No soy un entusiasta de Twitter. A pesar de que tengo cuenta abierta en
esta red social desde hace años, rara vez la uso. En primer lugar, porque no
llevo muy bien esa imposición dictatorial de no rebasar los 140 caracteres;
cada vez que me he propuesto escribir un tuit, invariablemente he sobrepasado
la cifra maldita y he tenido que sacar la tijera. Suerte que tengo una siempre
a mano, porque es herramienta decisiva para un escritor. Estoy convencido de
que el buen creador, ya sea artista, inventor o matemático, es aquel capaz de
sacrificar partes de su creación en favor del producto final, ya sea este una
novela, un algoritmo o una estatua de mármol de Carrara. Y no hablo de torpezas,
que esas son fáciles de eliminar; hablo de párrafos ingeniosísimos, de bits de
genialidad que deben ser extirpados por el bien de la obra definitiva. Por
tanto, conceptualmente, no puedo estar más de acuerdo con la filosofía del tuit
– menos es más – pero, al mismo tiempo, puedo ser tan inconsecuente como para
endosarles cada domingo 3.500 caracteres con espacios, llueva, truene, haga
frío o calor.
Otro poderoso motivo para recelar de los pajaritos de Twitter es que se
han convertido en el altavoz favorito de Donald Trump, presidente de los
Estados Unidos y uno de los personajes públicos menos edificantes de nuestro
tiempo. Por decirlo suavemente. Al parecer, el incontinente magnate metido a
político se despierta a menudo en mitad de la noche y se dedica a tuitear lo primero
que le viene a la cabeza, casi siempre declaraciones inapropiadas y fuera de
tiesto. ¿Qué pensarán los fantasmas de Lincoln, Roosevelt o Kennedy cuando lo
vean sentado en el Despacho Oval? Dirán, con razón, que quizá nuestra sociedad
haya sido capaz de prodigios tecnológicos impensables, de curar enfermedades
que antaño se enseñoreaban del mundo, pero que en cuestiones políticas, a la
vista del incalificable personaje que ocupa hoy la magistratura más importante
del planeta, nos queda mucho por aprender. Por decirlo suavemente.
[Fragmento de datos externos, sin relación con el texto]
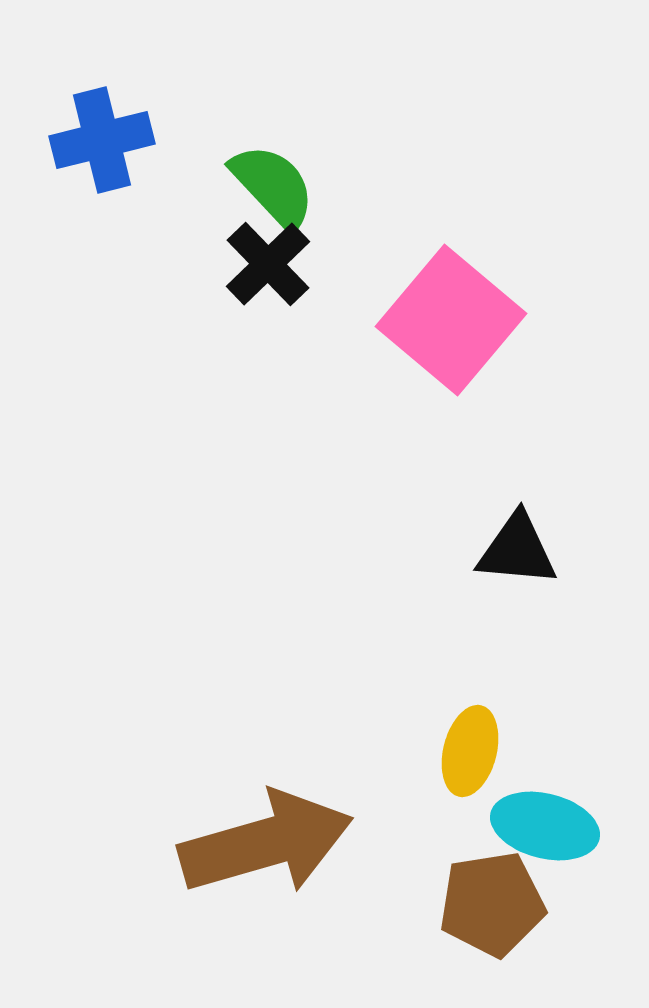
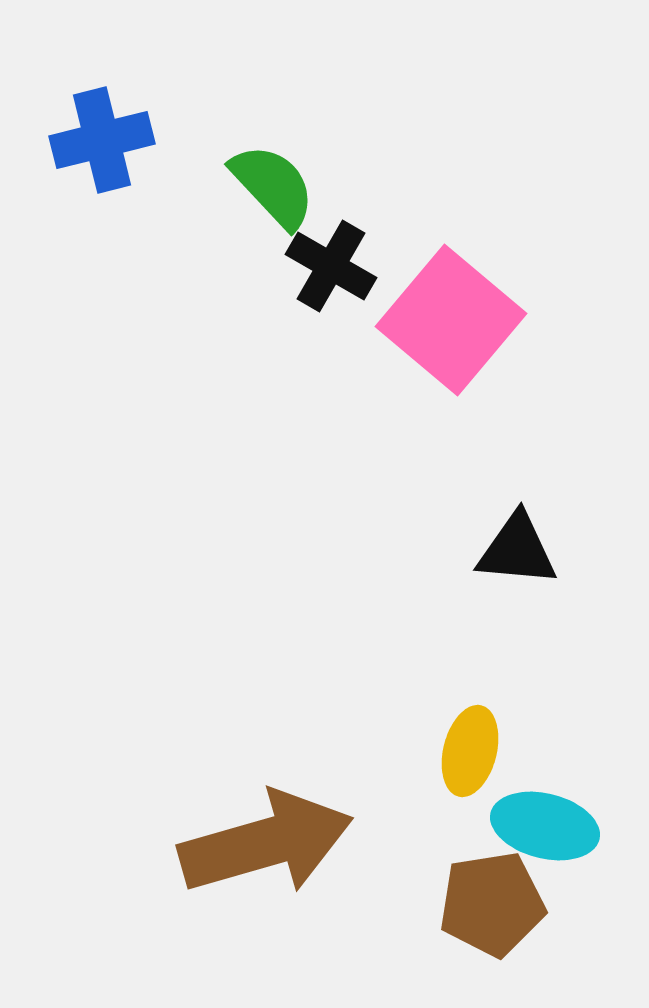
black cross: moved 63 px right, 2 px down; rotated 16 degrees counterclockwise
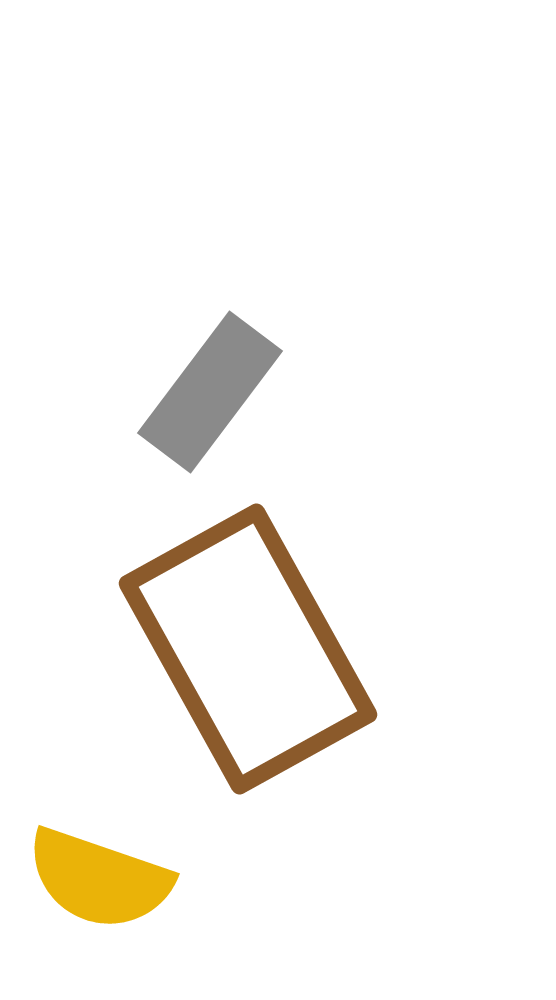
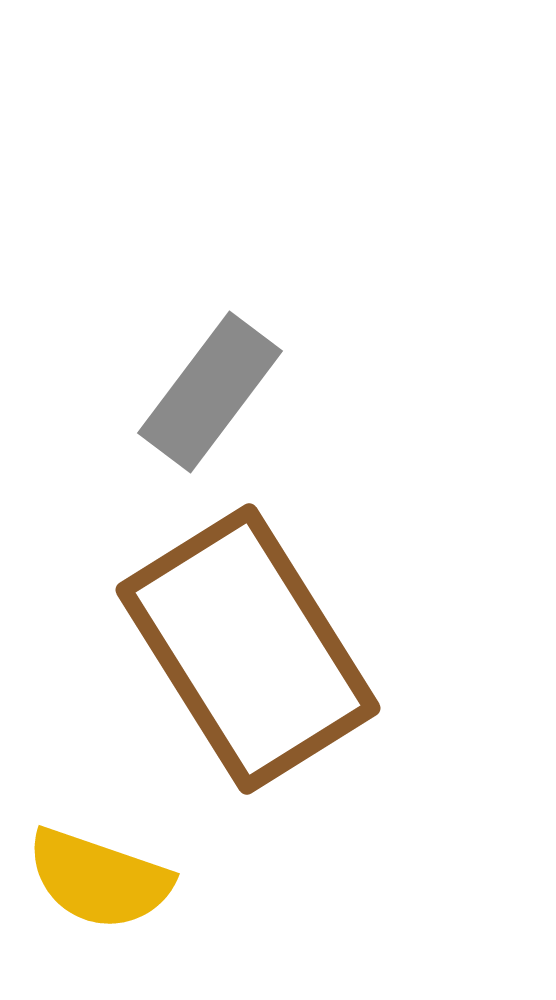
brown rectangle: rotated 3 degrees counterclockwise
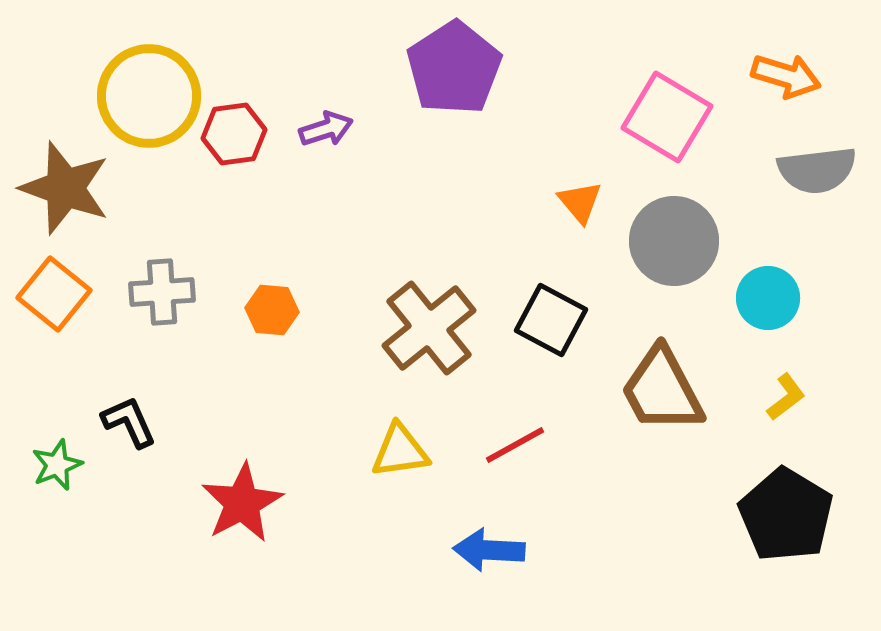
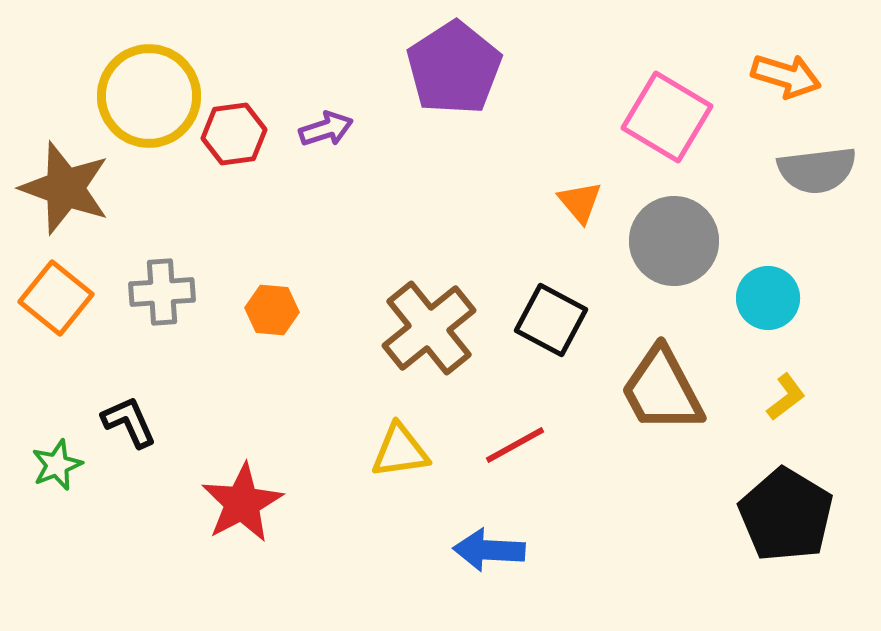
orange square: moved 2 px right, 4 px down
Pero ni siquiera la rubicunda humanidad de Ciudadano Trump es el
definitivo argumento contra la brevedad del tuit. Existe otro todavía más
profundo. A medida que entramos en el siglo XXI, las cosas verdaderamente importantes
se empeñan en hacerse más complejas. Todos estamos interconectados y casi nada
se puede explicar en términos absolutos, como hacían las ideologías del siglo pasado.
Lo que está ocurriendo hoy en Mali, en Siria o en Groenlandia, nos afecta
silenciosamente a todos. ¡No necesitamos tuits de 140 caracteres, sino largas
lecturas que nos ayuden a comprender esta realidad! Artículos como los de la
sección "The long read", del británico The Guardian, que seleccionan
un tema de actualidad y lanzan a la red un formidable ladrillo sobre él, eso
sí, riguroso y muy bien escrito.
A estas alturas ya me estarán llamando zoquete por no advertir que el
tuit es, a menudo, el vehículo que lleva a difundir estos artículos a través de
links. Por supuesto que sí. ¡Estoy convencido de que el mundo es un lugar mejor
desde que existen las redes sociales! Principalmente
porque, como hicieron la radio y la televisión en su momento, nos hacen un poco
menos brutos y mucho más conscientes de que no estamos solos en este mundo. Supongo
que el peligro de Twitter, o de Facebook, está en la cantidad. Que el medio se
convierta en un fin, y que nos pasemos la vida sin salir de párrafos de 140 caracteres.
Sería una pena. Donde estén los 3.500 con espacios, que se quite todo lo demás.